What matters most is not the atmosphere of the home nor the kindness of its culture, but the completeness of its documentation. In practice, the system rewards homes with back-office admin teams and managers fluent in systems and software. Increasingly, spreadsheets matter more than compassion.

Local authorities feel they can’t just rely on the national regulator, the Care Quality Commission, because the CQC inspects so infrequently. A home might go years between a full inspection. Councils, meanwhile, are directly responsible for the residents whose care they’re funding – and are under pressure to show taxpayers and councillors that they are monitoring standards continuously. PAMMS gives them a way to demonstrate oversight with data, reports and a trail of evidence. From one angle, you could call it due diligence. From another, it does look like a superfluous new layer of bureaucracy – but councils have their own boxes to tick too.

During a recent PAMMS inspection, our assessor spent two full 12-hour days on site. He observed staff laughing with residents, witnessed spontaneous music sessions, spoke with families who praised us without reservation, who told him about the friendly atmosphere and the dignity of care. After his time with us, our inspector even joked that he would love to put his name down on our waiting list. Then we found that we had been marked down. Our most recent PAMMS report states that residents ‘commented that they were very happy with the staff’, who are described as ‘kind, thoughtful and would go the extra mile’. However, because too few residents filled out the feedback forms, we were downgraded by the algorithm.

What saddens me most is that the current framework allows this algorithm to determine outcomes for something that is intrinsically human. Care is not a product. It is not a checklist. It is about relationships. Yet the scoring model has no box for decency and understanding.

For all its flaws, the CQC still uses human inspectors who draw on context, people’s experiences and professional judgment to reach a conclusion of their own. They do review policies and procedures, yes – but they also spend time observing, asking questions, talking to residents and families. They notice what an algorithm cannot: the glances, the tone of voice, the small acts of kindness that form the true substance of care. They can weigh intent and effort alongside evidence. PAMMS cannot.

The result is that our small hands-on team is being compared with large corporates with full compliance departments. We don’t have that luxury. We are with our residents, living out the care we give. And for that, we are penalised. If I let it, my job could be done entirely from behind a laptop.

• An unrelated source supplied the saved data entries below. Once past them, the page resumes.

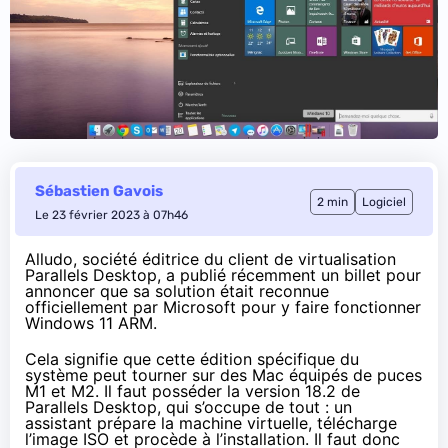
Sébastien Gavois
2 min
Logiciel
Le 23 février 2023 à 07h46
Alludo, société éditrice du client de virtualisation
Parallels Desktop, a
publié récemment
un billet pour
annoncer que sa solution était reconnue
officiellement par Microsoft pour y faire fonctionner
Windows 11 ARM.
Cela signifie que cette édition spécifique du
système peut tourner sur des Mac équipés de puces
M1 et M2. Il faut posséder la version 18.2 de
Parallels Desktop, qui s’occupe de tout : un
assistant prépare la machine virtuelle, télécharge
l’image ISO et procède à l’installation. Il faut donc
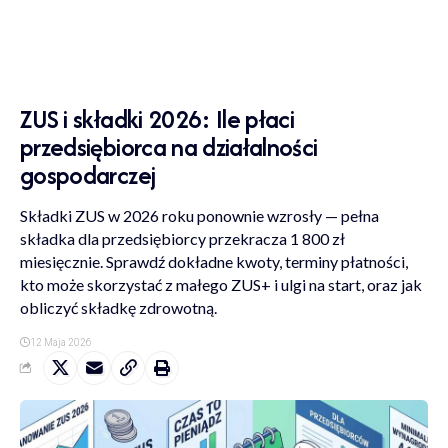
ZUS i składki 2026: Ile płaci
przedsiębiorca na działalności
gospodarczej
Składki ZUS w 2026 roku ponownie wzrosły — pełna
składka dla przedsiębiorcy przekracza 1 800 zł
miesięcznie. Sprawdź dokładne kwoty, terminy płatności,
kto może skorzystać z małego ZUS+ i ulgi na start, oraz jak
obliczyć składkę zdrowotną.
12 Maja 2026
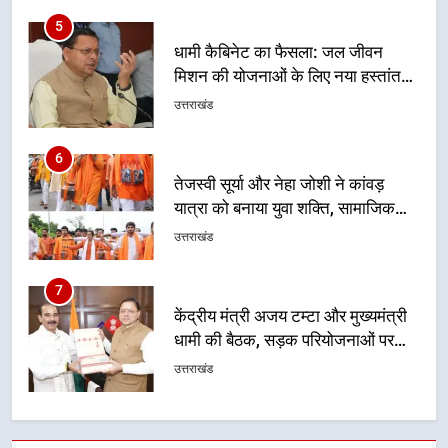
6
तेजस्वी सूर्या और नेहा जोशी ने कांवड़
यात्रा को बनाया युवा शक्ति, सामाजिक
समरसता और भारतीय संस्कृति का सशक्त
उत्तराखंड
संदेश
7
केंद्रीय मंत्री अजय टम्टा और मुख्यमंत्री
धामी की बैठक, सड़क परियोजनाओं पर
हुआ मंथन
उत्तराखंड
8
एमडीडीए बोर्ड बैठक में 25 विकास प्रस्तावों
को मिली मंजूरी, देहरादून-मसूरी के
नियोजित विकास को मिलेगी रफ्तार
उत्तराखंड
1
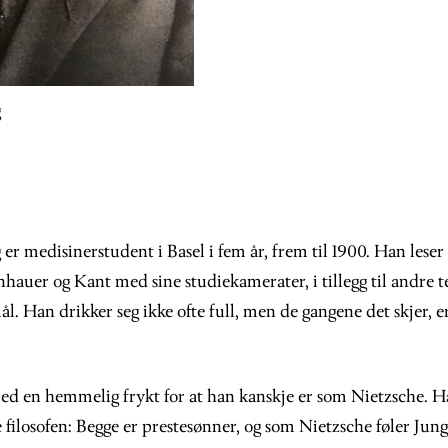
g
er medisinerstudent i Basel i fem år, frem til 1900. Han leser
auer og Kant med sine studiekamerater, i tillegg til andre t
mål. Han drikker seg ikke ofte full, men de gangene det skjer, 
ed en hemmelig frykt for at han kanskje er som Nietzsche. Ha
ne filosofen: Begge er prestesønner, og som Nietzsche føler Jun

I understand the need for documentation, policies and procedures. I even understand the need for algorithms in our lives. But when paperwork becomes the main way care is judged, something is lost. I worry that we are heading towards a future in which a care home that is human is outscored by one that delivers a perfect audit trail. The quiet, nourishing presence of genuine care will be drowned out by the click of keyboards.

I am sharing this not in anger, but in the hope this system can be changed to value what truly matters. That homes like ours will not be penalised for having fewer spreadsheets, but celebrated for the warmth, safety and, dare I say it, the love they provide.